Bandung, IDN Times - Rencana pemerintah pusat mengalihkan payroll atau pembayaran gaji aparatur sipil negara (ASN), dari bank pembangunan daerah (BPD) ke bank-bank Himpunan Bank Milik Negara (Himbara) dinilai akan berdampak langsung ke pemerintah daerah.
Pengamat ekonomi Universitas Pasundan (Unpas), Acuviarta Kartabi mengatakan, pemerintah daerah merupakan pemegang saham dari BPD. Sehingga, jika nantinya payroll dipindahkan maka akan berdampak langsung.
"Menurut saya memindahkan itu tidak tepat. Perlu dipahami bahwa ekosistem perbankan daerah itu ada kepemilikan daerah.
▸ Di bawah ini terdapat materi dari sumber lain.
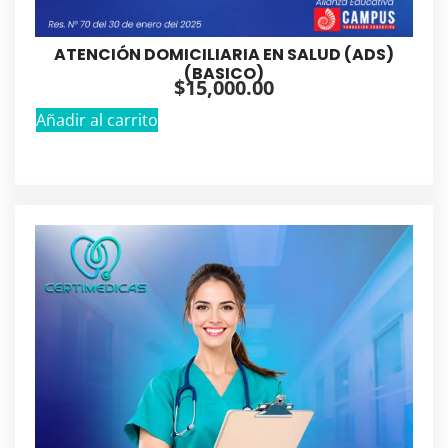
ATENCIÓN DOMICILIARIA EN SALUD (ADS)
(BASICO)
$
15,000.00
Añadir al carrito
Sekecil apa pun, saya kira benefit-nya akan kembali kepada pemerintah daerah," ujar Acuviarta, saat dihubungi Sabtu (5/9/2026).
1. Sebut rencana tersebut tidak tepat

Ilustrasi ASN (IDN Times/Aan Pranata) Keberadaan BPD saat ini, diungkapkan dia, memberikan manfaat langsung bagi pemerintah daerah, baik melalui dividen maupun program tanggung jawab sosial perusahaan atau CSR. Menurut dia, alasan efisiensi dari pemerintah pusat dalam menerapkan rencana ini tidak cukup kuat.
"Jangankan perbankan di dalam negeri, ke luar negeri pun sekarang tidak ada masalah transaksi. Jadi menurut saya tidak tepat," ucapnya.
Dia menegaskan, bisnis BPD tidak hanya bergantung pada payroll ASN. Meskipun ASN merupakan salah satu captive market bagi bank daerah, masih banyak aktivitas bisnis lain yang menjadi sumber pendapatan BPD.
2. Bisa memunculkan adanya potensi PHK

Ilustrasi ASN (Dok. IDN Times) Hanya saja, kata Acuviarta, pengurangan aktivitas BPD tetap berpotensi memberikan dampak terhadap pemerintah daerah. Sebab, pemerintah daerah merupakan pemegang saham yang turut menikmati manfaat dari kinerja bank tersebut.
"Dampak terbesar itu ada pada perbankan daerah, karena selama ini sahamnya dimiliki pemerintah daerah. Kebijakan yang sifatnya mengurangi operasional BPD akan berdampak kepada pemerintah daerah secara langsung, termasuk ada potensi PHK," katanya.
3. Sebut pemerintah membuat persaingan tidak sehat

Ilustrasi ASN (ANTARA FOTO/Wahyu Putro A) Lebih lanjut, Acuviarta juga menyoroti potensi berkurangnya ruang sinergi, antara kebijakan pembangunan daerah dengan BPD apabila dana dan aktivitas keuangan daerah semakin banyak dialihkan ke Himbara.
Acuviarta menduga, rencana tersebut berkaitan dengan upaya pemerintah untuk memonetisasi potensi ekonomi ASN dan strategi bisnis yang lebih besar, di tingkat pemerintah pusat.
"Ini sebagai wujud persaingan yang tidak sehat. Harusnya perbankan daerah didorong untuk tumbuh pesat," katanya.